§ **O QUE FAZER**:
A - Responda com base no trecho da página abaixo, marcando as respostas com (i), (ii) e (iii):
(i) A quem Lula delegou a missão de cumprimentar o governo colombiano pela operação?
(ii) Que estratégia o Brasil vai manter diante da mobilização pelo terceiro mandato de Uribe?
(iii) Em que cidade Lula participará das comemorações pela data nacional da Colômbia?
B - Segundo o trecho da página abaixo, por que a posição brasileira pode causar constrangimentos na viagem de Lula à Colômbia? Explique em uma a três frases.

§ **TRECHO DA PÁGINA**:
______

Bogotá vê no vizinho hesitação ao condenar Farc; Brasília crê que Uribe optou por se isolar na região e ficar com os EUA

Lula delegou a Amorim missão de cumprimentar governo colombiano pela operação; relação com Uribe é boa, mas muito superficial


DA ENVIADA ESPECIAL A BOGOTÁ

Na contramão dos Estados Unidos, da União Européia e da declaração da ex-refém Ingrid Betancourt, o governo brasileiro não apóia a mobilização pelo terceiro mandato do presidente da Colômbia, Álvaro Uribe, e a recrimina internamente, sob o argumento de que pode ser um precedente perigoso na América Latina.
Conforme a Folha apurou, o Brasil não se manifestará publicamente, mantendo a mesma estratégia de "não-ingerência em assuntos internos" usada quando o venezuelano Hugo Chávez tentou, sem sucesso, mudar a Constituição para obter mandatos sucessivos.
A posição brasileira pode causar constrangimentos na viagem que o presidente Luiz Inácio Lula da Silva programa para os dias 18, 19 e 20 para a Colômbia. No último dia, ele participará, em Letícia, das comemorações pela data nacional do país, que podem se transformar num enorme ato público de apoio ao terceiro mandato de Uribe.

______

§ **DADOS FORNECIDOS**:
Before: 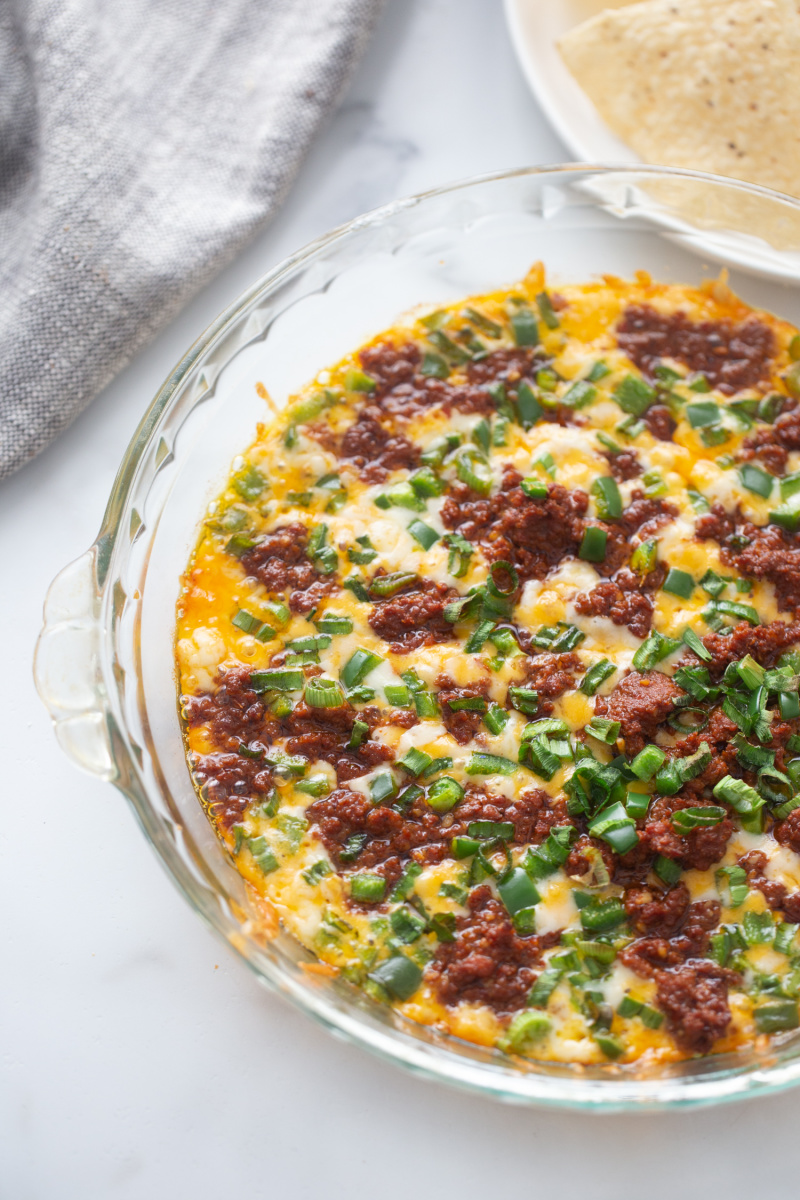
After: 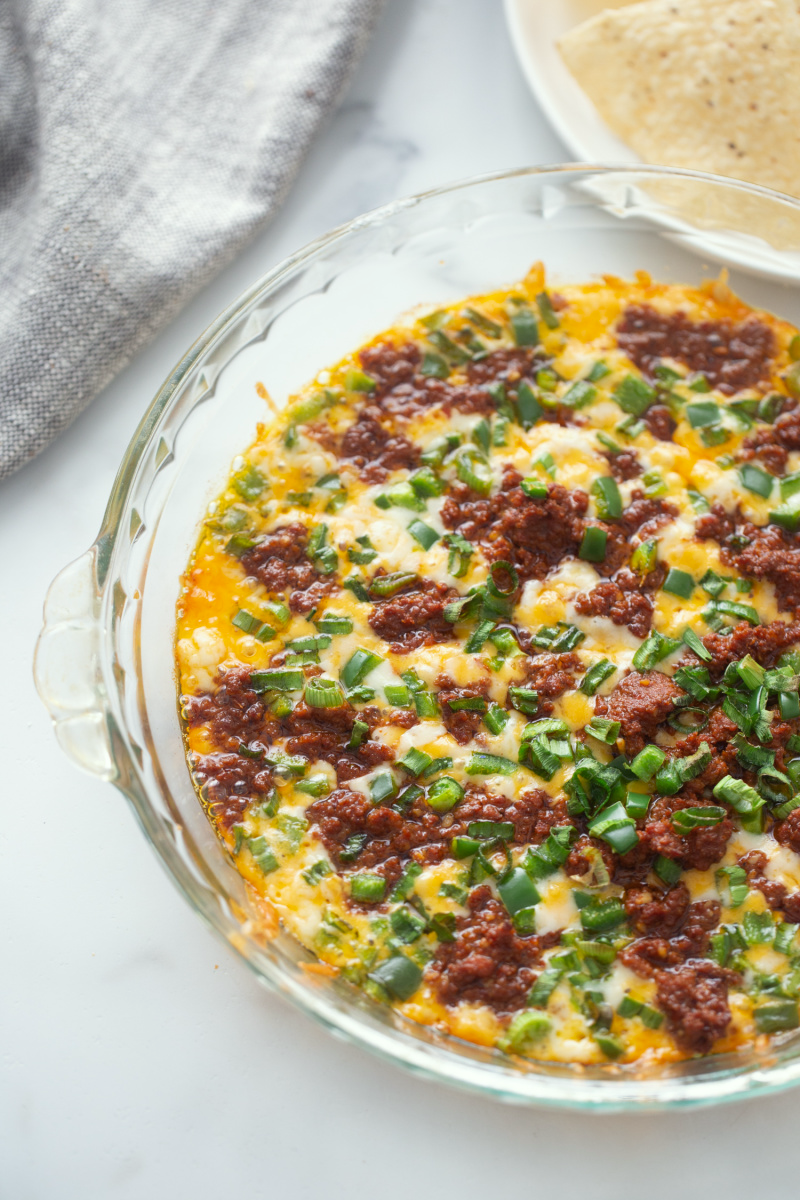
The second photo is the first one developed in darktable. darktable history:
color correction: highlights a* -2.68, highlights b* 2.57
white balance: red 1, blue 1
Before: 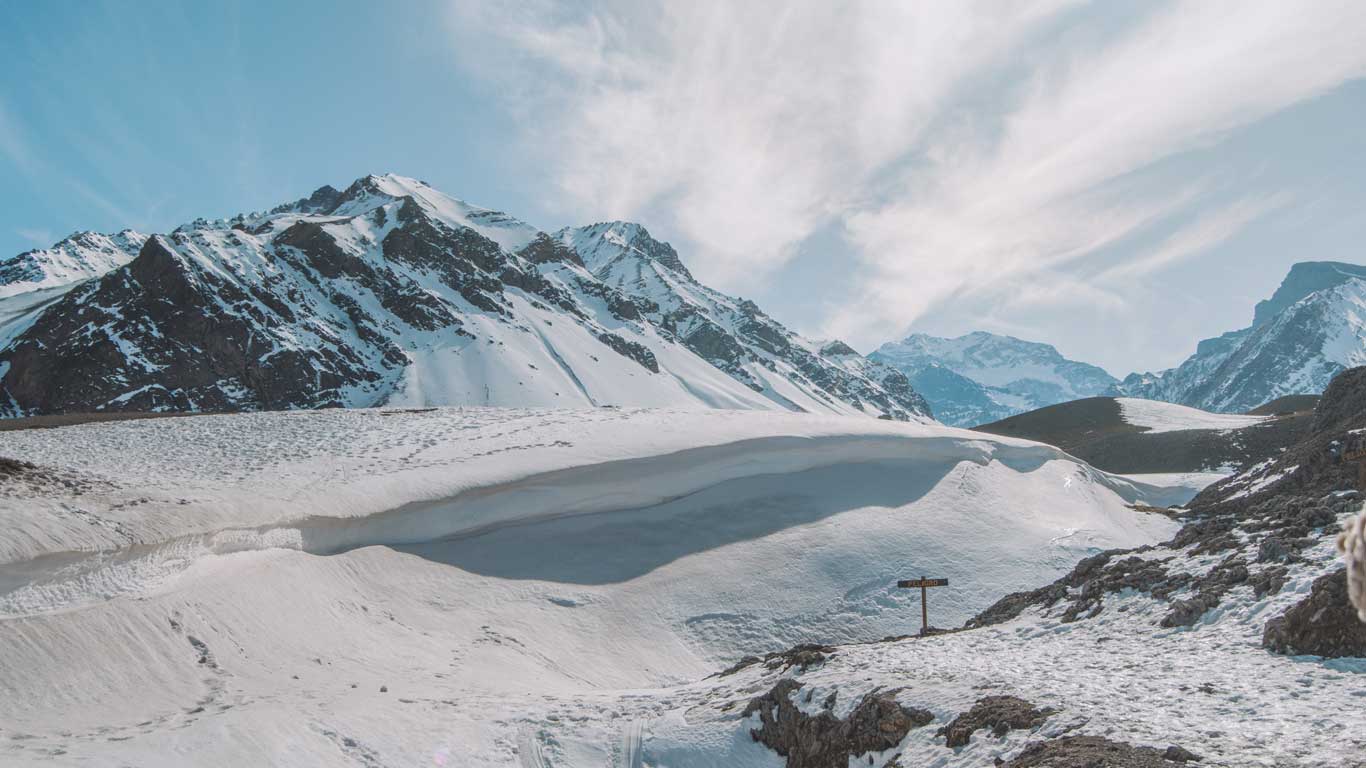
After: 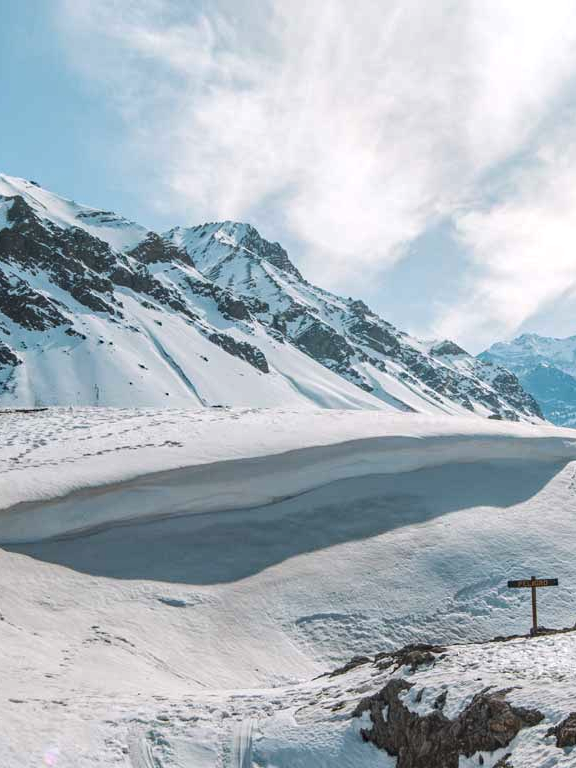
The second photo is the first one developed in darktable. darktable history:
crop: left 28.583%, right 29.231%
haze removal: compatibility mode true, adaptive false
tone equalizer: -8 EV -0.417 EV, -7 EV -0.389 EV, -6 EV -0.333 EV, -5 EV -0.222 EV, -3 EV 0.222 EV, -2 EV 0.333 EV, -1 EV 0.389 EV, +0 EV 0.417 EV, edges refinement/feathering 500, mask exposure compensation -1.57 EV, preserve details no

______

§ **AS RESPOSTAS**:
A -
(i) A Amorim.
(ii) A estratégia de "não-ingerência em assuntos internos": o Brasil não se manifestará publicamente.
(iii) Em Letícia.

B - A posição brasileira é contrária ao terceiro mandato de Uribe. No último dia da viagem, Lula participará, em Letícia, das comemorações pela data nacional, que podem se transformar num enorme ato público de apoio a esse terceiro mandato.